[TAREAS A REALIZAR]:
1. Transcribe del texto sobre el discurso de lo público el pasaje que comienza en las palabras que contienen "En estas instancias" y termina después de "de su mirada.".
2. Según el texto sobre el discurso de lo público, ¿desde qué mundo llega Macri a la política?

[TEXTO DE ORIGEN]:
╭──

Macri, que llega a la política desde el mundo empresario, amparado en una idea positiva de lo privado, sin embargo, repite en su discurso las fórmulas educación pública, salud pública, espacio público. Por su parte, antes de las elecciones, Filmus dijo que sus hijos no van a la escuela pública. Los hijos del ministro de educación más importante del periodo kirchnerista van a la escuela privada. Dos posiciones: un empresario en el gobierno que apela a la importancia de lo público y un político con trayectoria de promoción/gestión de lo público que se reconoce no-usuario de aquello que provee el estado. 

Se da la particularidad de que aquellos que defienden lo público no son los que lo usan. Se crea así una ideología de lo público, que –en tanto dispositivo enunciativo- puede ser usado del mismo modo por un candidato que por otro. En ese plano, se vuelve inocua la denuncia del kirchnerismo a Macri por privatista. Cuando la defensa de lo público no es más que una retórica, esa es una denuncia que no tiene sustento.

Podemos entrever que la política actual se enfrenta al riesgo de confundir el discurso de lo público con la producción de bienes y espacios de uso público. En este punto, el desafío sería crear lo público no abstracto, que mejore concretamente la vida de las personas. De otro modo, los significantes políticos más propios pueden ser vaciados de sentido, fetichizados, utilizados sin que su uso implique ningún compromiso material o ético, ninguna consecuencia en el plano de las acciones. 

Asimismo, el hecho de que la política de presencia territorial pueda ser neutralizada, depurada de connotación ideológica, puede estar señalando un tratamiento despolitizador de las cuestiones sociales. Si se agota el diálogo/la negociación y en los territorios queda pura transacción económica, las políticas del gobierno no tienen por qué guardar un compromiso con las voces de los movimientos sociales. Si la articulación con los movimientos se basa en un intercambio económico sin interpelación política, el andamiaje social del gobierno se puede volver un mero dispositivo de control, que anula lo político antes que producirlo y que vuelve indistinto quién es el que lo aplique.

En estas instancias donde los modos de gobierno del kirchenrismo pueden ser utilizados por sectores de derecha sin perder eficacia política es donde quizás podemos empezar a identificar los puntos ciegos de su mirada.

╰──

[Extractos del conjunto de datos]
╭──

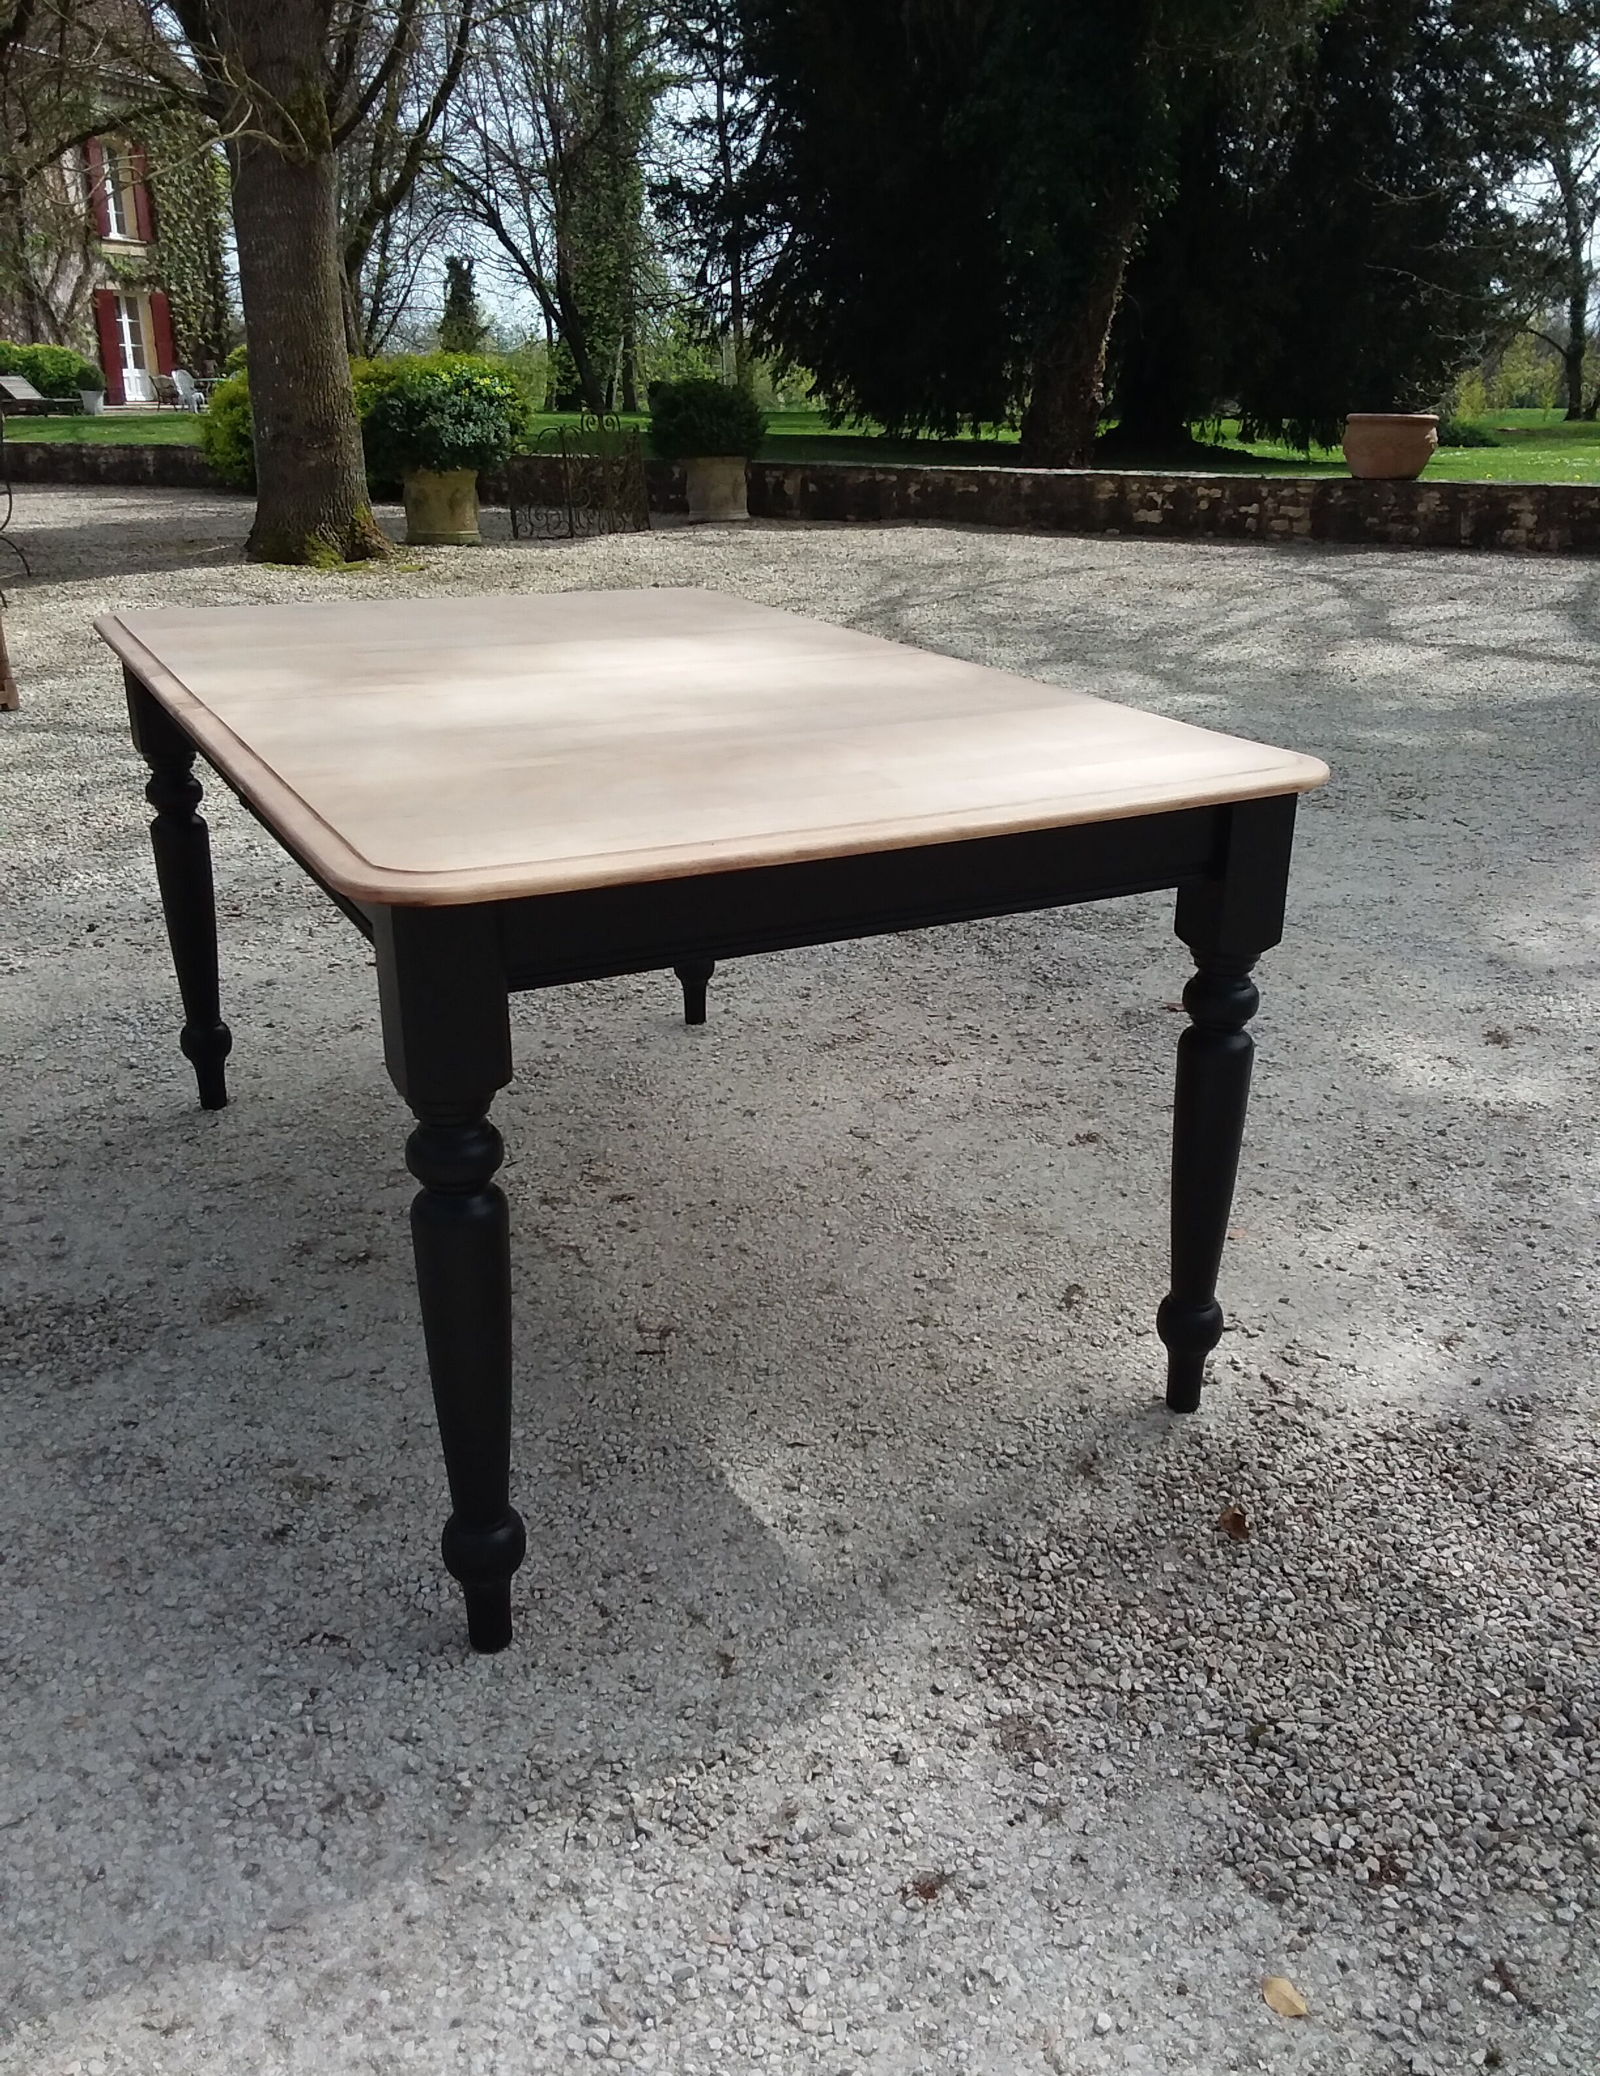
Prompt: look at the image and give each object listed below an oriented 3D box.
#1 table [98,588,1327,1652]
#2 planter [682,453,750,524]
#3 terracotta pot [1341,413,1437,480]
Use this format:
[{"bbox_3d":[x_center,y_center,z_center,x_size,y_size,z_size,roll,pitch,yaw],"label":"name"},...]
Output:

╰──
╭──

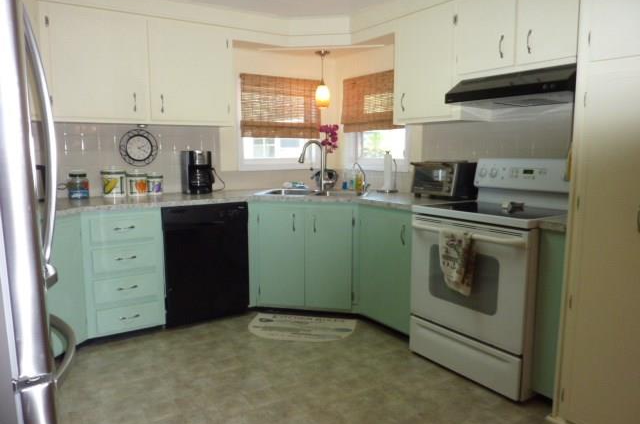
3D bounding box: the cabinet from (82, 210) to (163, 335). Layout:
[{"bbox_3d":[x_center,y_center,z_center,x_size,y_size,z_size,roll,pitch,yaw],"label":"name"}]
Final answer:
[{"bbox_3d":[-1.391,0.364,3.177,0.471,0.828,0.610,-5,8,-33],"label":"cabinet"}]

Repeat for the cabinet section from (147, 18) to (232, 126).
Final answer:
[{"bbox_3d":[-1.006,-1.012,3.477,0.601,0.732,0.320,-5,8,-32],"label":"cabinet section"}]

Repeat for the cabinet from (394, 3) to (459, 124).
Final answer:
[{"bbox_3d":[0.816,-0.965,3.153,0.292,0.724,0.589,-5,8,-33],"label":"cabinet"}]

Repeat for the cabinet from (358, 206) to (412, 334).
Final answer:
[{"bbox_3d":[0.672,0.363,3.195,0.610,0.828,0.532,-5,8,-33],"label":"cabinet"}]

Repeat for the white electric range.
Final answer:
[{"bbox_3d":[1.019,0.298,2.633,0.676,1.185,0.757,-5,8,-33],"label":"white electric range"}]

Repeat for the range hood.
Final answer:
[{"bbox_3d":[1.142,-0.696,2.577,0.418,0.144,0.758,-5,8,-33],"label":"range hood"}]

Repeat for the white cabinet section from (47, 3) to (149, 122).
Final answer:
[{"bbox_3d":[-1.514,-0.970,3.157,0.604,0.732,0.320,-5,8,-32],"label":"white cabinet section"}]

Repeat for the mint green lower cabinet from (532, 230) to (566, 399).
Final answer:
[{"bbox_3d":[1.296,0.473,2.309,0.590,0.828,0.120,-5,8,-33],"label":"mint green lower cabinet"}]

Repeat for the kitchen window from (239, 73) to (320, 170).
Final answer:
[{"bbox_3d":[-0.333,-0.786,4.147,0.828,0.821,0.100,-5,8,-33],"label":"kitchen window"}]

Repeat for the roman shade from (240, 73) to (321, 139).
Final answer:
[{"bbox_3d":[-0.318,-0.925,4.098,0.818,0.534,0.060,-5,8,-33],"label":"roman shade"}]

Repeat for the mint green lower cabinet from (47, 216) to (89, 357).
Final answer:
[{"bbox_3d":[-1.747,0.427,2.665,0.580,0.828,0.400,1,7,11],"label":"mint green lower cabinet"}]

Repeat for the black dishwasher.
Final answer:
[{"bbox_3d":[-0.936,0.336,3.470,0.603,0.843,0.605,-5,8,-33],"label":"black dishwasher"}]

╰──
╭──

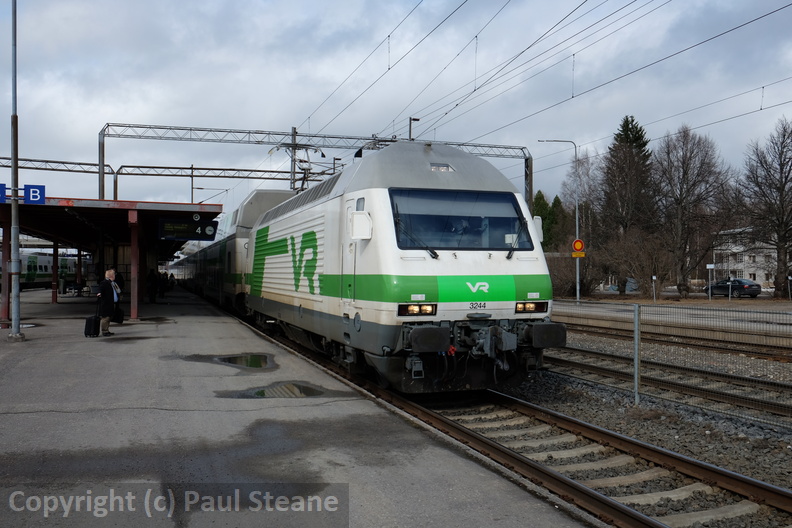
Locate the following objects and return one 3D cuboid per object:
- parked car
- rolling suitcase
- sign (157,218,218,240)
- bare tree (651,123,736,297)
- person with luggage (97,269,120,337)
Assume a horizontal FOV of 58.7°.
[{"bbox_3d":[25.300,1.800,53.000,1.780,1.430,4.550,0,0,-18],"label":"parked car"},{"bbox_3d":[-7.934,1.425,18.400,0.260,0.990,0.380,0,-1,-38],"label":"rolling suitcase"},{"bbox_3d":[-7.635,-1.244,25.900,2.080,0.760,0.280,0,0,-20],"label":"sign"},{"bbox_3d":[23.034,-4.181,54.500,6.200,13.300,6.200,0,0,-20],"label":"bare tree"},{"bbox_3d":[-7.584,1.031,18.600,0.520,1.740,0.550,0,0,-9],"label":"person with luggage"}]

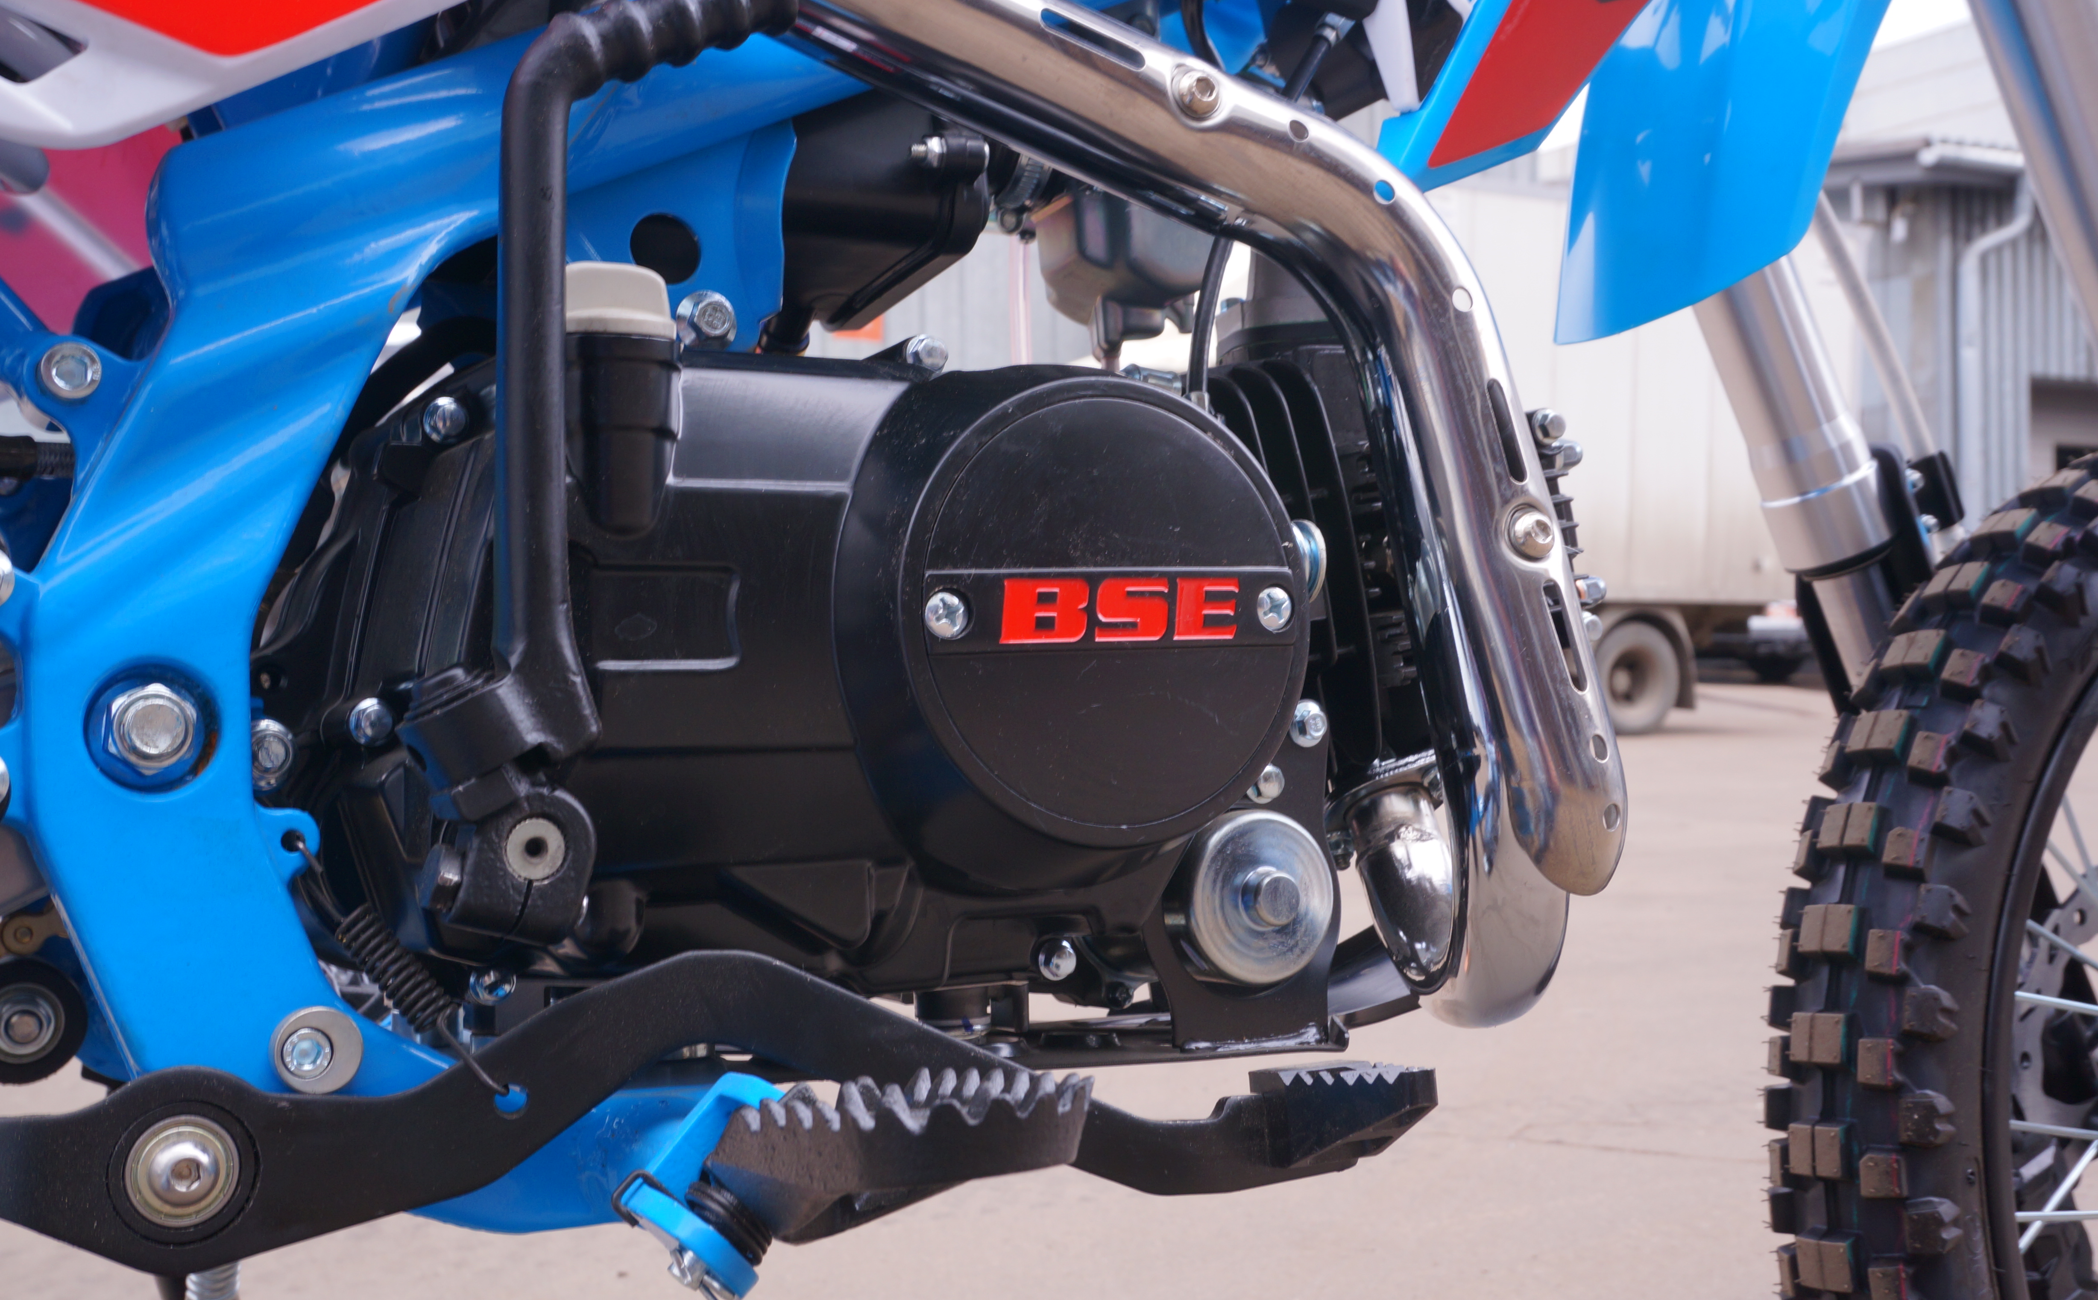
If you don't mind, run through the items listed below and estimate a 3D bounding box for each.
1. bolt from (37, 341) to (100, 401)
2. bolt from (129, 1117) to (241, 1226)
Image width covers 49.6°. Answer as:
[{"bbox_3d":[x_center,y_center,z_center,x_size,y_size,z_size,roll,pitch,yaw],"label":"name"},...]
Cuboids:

╰──

[LISTA DE RESPUESTAS]:
1.
En estas instancias donde los modos de gobierno del kirchenrismo pueden ser utilizados por sectores de derecha sin perder eficacia política es donde quizás podemos empezar a identificar los puntos ciegos de su mirada.

2. Desde el mundo empresario.